Page is a not externally linkable
Swanson - 12:39 am on May 4, 2006 (gmt 0)
It seems to me they are discarding data, that is why people are seeing odd cache dates, removal of pages, duplicate content filters increased. But this is amplified by problems with canonical pages etc. so the end result is that if you take a harsh line on the data you want to retain and then totally remove "duplicates" from your index and get it wrong which pages you remove - you can't get them back, and you can't recrawl them because you havent got enough space or you aren't sure which ones to recrawl because you arent sure which ones are real anymore (when you find that there is a bug with your handling of duplicate content and canonicalisation). End result, chaos.....

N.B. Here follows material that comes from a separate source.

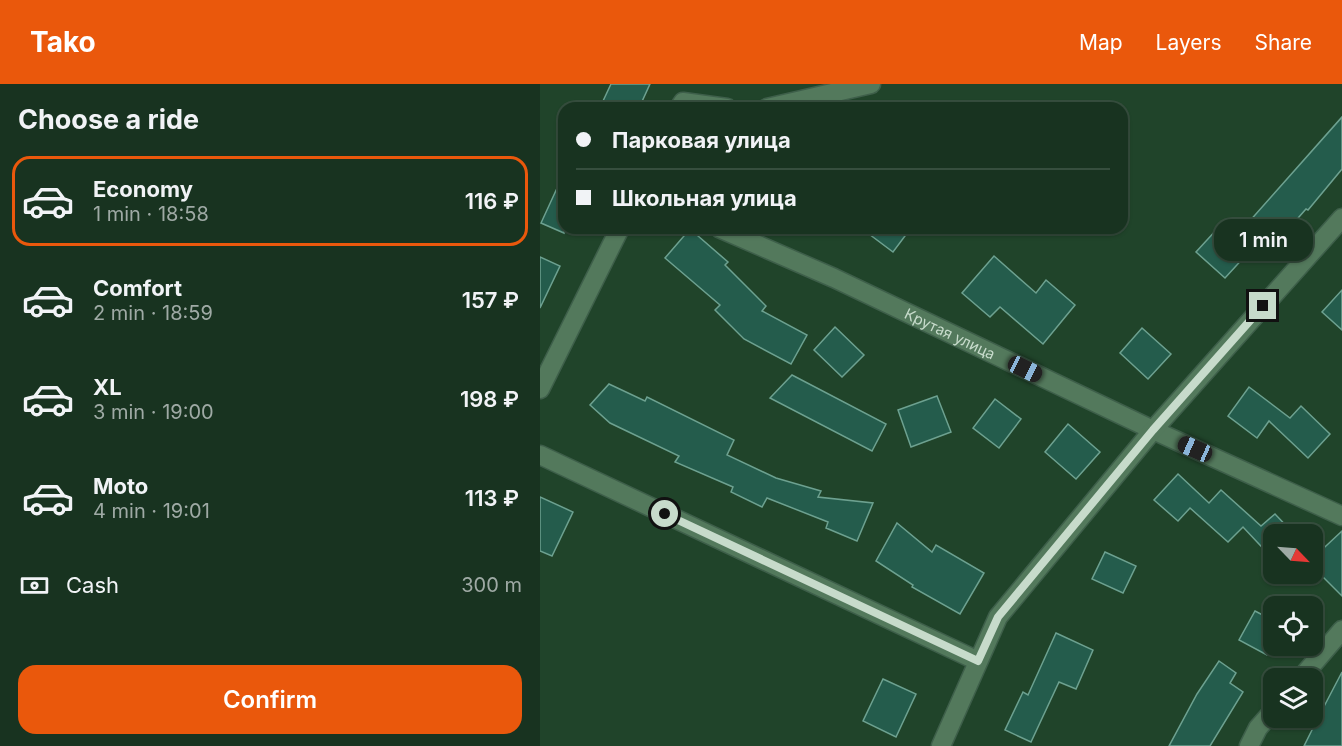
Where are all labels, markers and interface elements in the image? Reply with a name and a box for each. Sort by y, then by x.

g1smd, thats what I was trying to say - big daddy is the attempt at removing data that allows Google to continue at least in the short term. And that is why they can't correct the problems that Googleguy said would take a "few weeks to correct by speaking to the crawl team" a few months ago. Lets be honest we all know that these sort of problems occurred a long time ago (years) and I believe this is the academic fix rather than the "throw more cash at the hardware fix" - and it could have worked, if the fix didn't have bugs in it. I say that because when I worked in that type of industry we found storage requirements started to explode when we added new data requirements when were using the original techniques - the solution was to re-write the existing method of storage as it became un-economical as the type of data that you were storing changed, but that became a false economy as in the long term you still hit the storage barrier - and it arrives faster than you think.